Henry Ford Museum, located in Dearborn, Michigan, was a yearly trip for our school around Christmas, and it was truly magical to see around the holidays. There were craft tables, exhibits, and a Santa that could convince any child to believe. The only thing I remember from 1989 was that Santa.
My second grade teacher, I couldn't tell you her name, read Polar Express to the class the week before our most adored trip. I had already been doubting Santa, but somewhere deep in my heart I wanted to believe. Once the book came to an end I had already set my mind on what I would ask Santa for that year.
The day of the field trip came, and while I enjoyed the museum, I was anxious to climb onto Santa's lap. I waited in line, and planned out how I would word what I was about to say to the man in the red suit. Minutes faded quickly and it was my turn.
I climbed into his lap, and studied his face. So real, so believable, but I wouldn't be deterred. His deep, smooth voice asked, "What do you want for Christmas, Niccole?" I'm sure my name tag gave me away, but I was still surprised that he knew me.
My mind was momentarily fogged, but I began to speak, "You're the only one I'm telling, but I really want a bell off of your sleigh. I will know Santa is real if I get the bell, because I'm only telling you - not my Mom or Grandma."

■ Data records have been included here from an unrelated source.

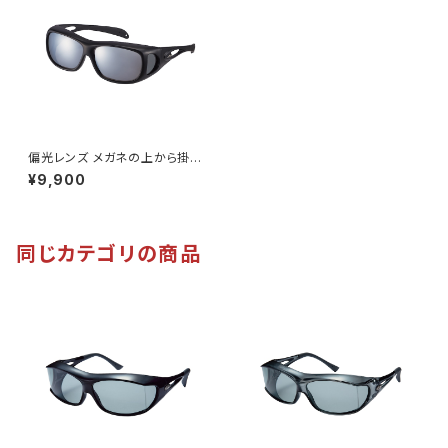
偏光レンズ メガネの上から掛け
られる サングラス UVカット 【S
¥9,900
G-612P MBK】ストラップ付き
オーバーグラス 紫外線対策 テ
ンプル調整可能 ずれにくい アウ
トドア 釣り ランニング ウォーキ
ング サイクリング [AXE アック
同じカテゴリの商品
ス]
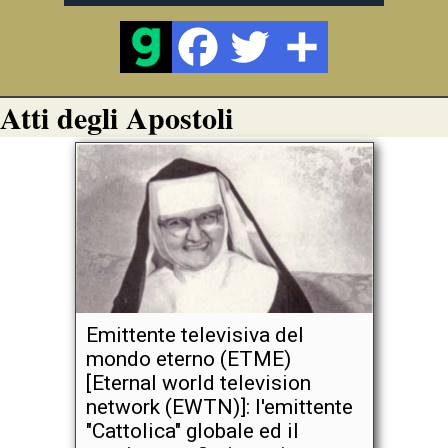
Atti degli Apostoli
Emittente televisiva del
mondo eterno (ETME)
[Eternal world television
network (EWTN)]: l'emittente
"Cattolica" globale ed il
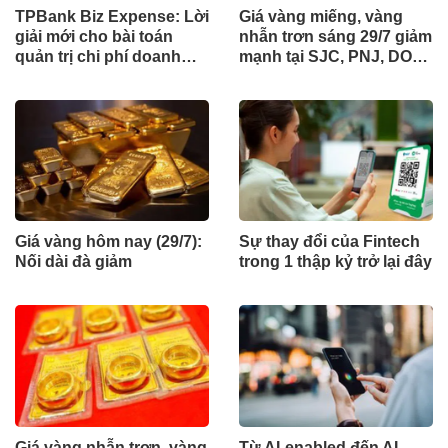
TPBank Biz Expense: Lời
Giá vàng miếng, vàng
giải mới cho bài toán
nhẫn trơn sáng 29/7 giảm
quản trị chi phí doanh
mạnh tại SJC, PNJ, DOJI,
nghiệp
Bảo Tín Minh Châu, Bảo
Tín Mạnh Hải, ...
Giá vàng hôm nay (29/7):
Sự thay đổi của Fintech
Nối dài đà giảm
trong 1 thập kỷ trở lại đây
Giá vàng nhẫn trơn, vàng
Từ AI-enabled đến AI-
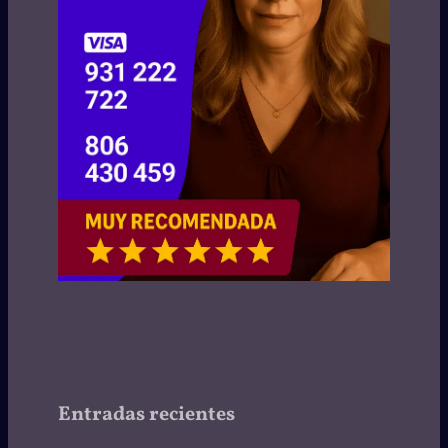
Entradas recientes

He looked at me, smiled for what seemed like forever, said "Merry Christmas, Niccole" and handed me my candy cane. My heart sank. I wondered if I hurt Santa's feelings. It quite honestly dampened the rest of my highly anticipated trip. The next couple of weeks slipped by in a blur that I don't remember.
Christmas Eve came, and my single mother found herself wrapping Christmas presents on our apartment floor by herself. Around 10 p.m. my mom answered a knock at the door. Standing in our apartment hallway was an elderly woman that asked my mom to come out to her vehicle because she had someone that wanted to meet my mom. Obviously my mom was skeptical, so she had our neighbor's wife come and sit with me while I slept, and the neighbor went out to the car with my mom.

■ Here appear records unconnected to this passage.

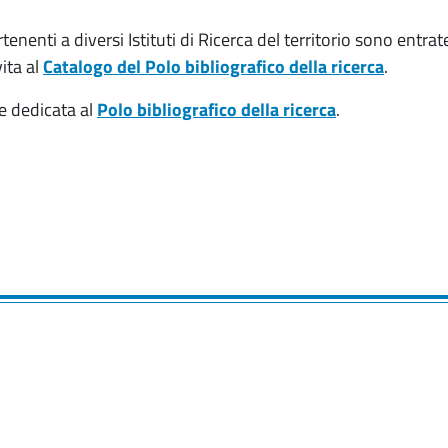
enti a diversi Istituti di Ricerca del territorio sono entrat
ita al
Catalogo del Polo bibliografico della ricerca
.
ne dedicata al
Polo bibliografico della ricerca
.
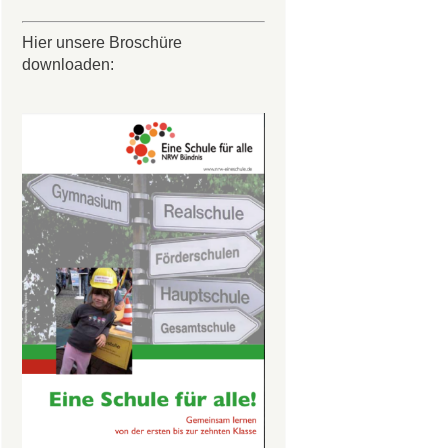
Hier unsere Broschüre
downloaden:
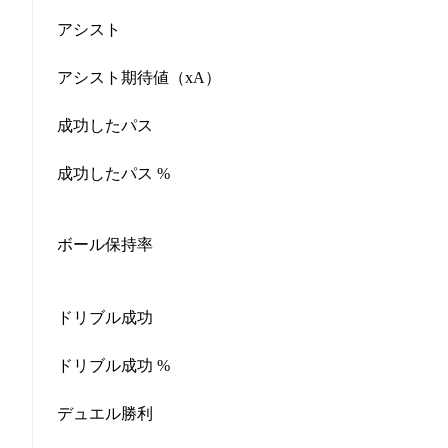
アシスト
アシスト期待値（xA）
成功したパス
成功したパス %
ボール保持率
ドリブル成功
ドリブル成功 %
デュエル勝利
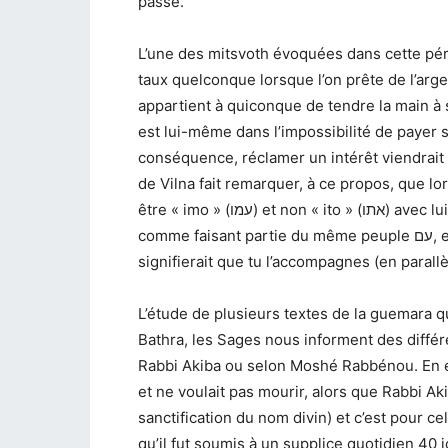
passé.
L’une des mitsvoth évoquées dans cette péri
taux quelconque lorsque l’on prête de l’arge
appartient à quiconque de tendre la main à so
est lui-même dans l’impossibilité de payer s
conséquence, réclamer un intérêt viendrait 
de Vilna fait remarquer, à ce propos, que lor
être « imo » (עמו) et non « ito » (אתו) avec 
com
signifierait que tu l’accompagnes (en parallè
L’étude de plusieurs textes de la guemara q
Bathra, les Sages nous informent des différ
Rabbi Akiba ou selon Moshé Rabbénou. En e
et ne voulait pas mourir, alors que Rabbi 
sanctification du nom divin) et c’est pour ce
qu’il fut soumis à un supplice quotidien 40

As my mom approached the vehicle Santa got out of the passenger seat of the van. He explained what I had told him sitting on his lap, that he contacted the school I went to and asked for my address (only having my name and grade), and that after hearing the story and his wish the school gave him my mother's information. Santa told her that "after looking into my big brown eyes there was no way he could have a Merry Christmas knowing that this could possibly be the last year I believed."The thoughtful man handed my mom a box that had a calligraphy tag on it that said, "To: Niccole, From: Santa, 1989" My Mom shook the box and it rang out.
The next morning I flew through unwrapping Barbies, My Little Ponies, and my first Nintendo. When my gifts had been unwrapped my mom handed me one last gift - a present wrapped in white. The tag was beautiful. As I unwrapped it I heard the rattle. There was suddenly no restraint. Pieces of paper flew, and the lid came off - the BELL! The worn and large bell laid beautifully in the box. I was a Believer!!!
Whoever that man was, he enabled me to believe in the magic of Christmas during a childhood that I desperately tried to escape. It was 6th grade before I started to doubt again, and when the doubt came this time my mom shared the story of the Santa at our apartment that Christmas Eve. The story meant more to me than the actual bell, and I was grateful that someone thought enough of me in 1989 to give me a Christmas I will share with future generations.
Merry Christmas from someone who still believes in (the idea of) Santa!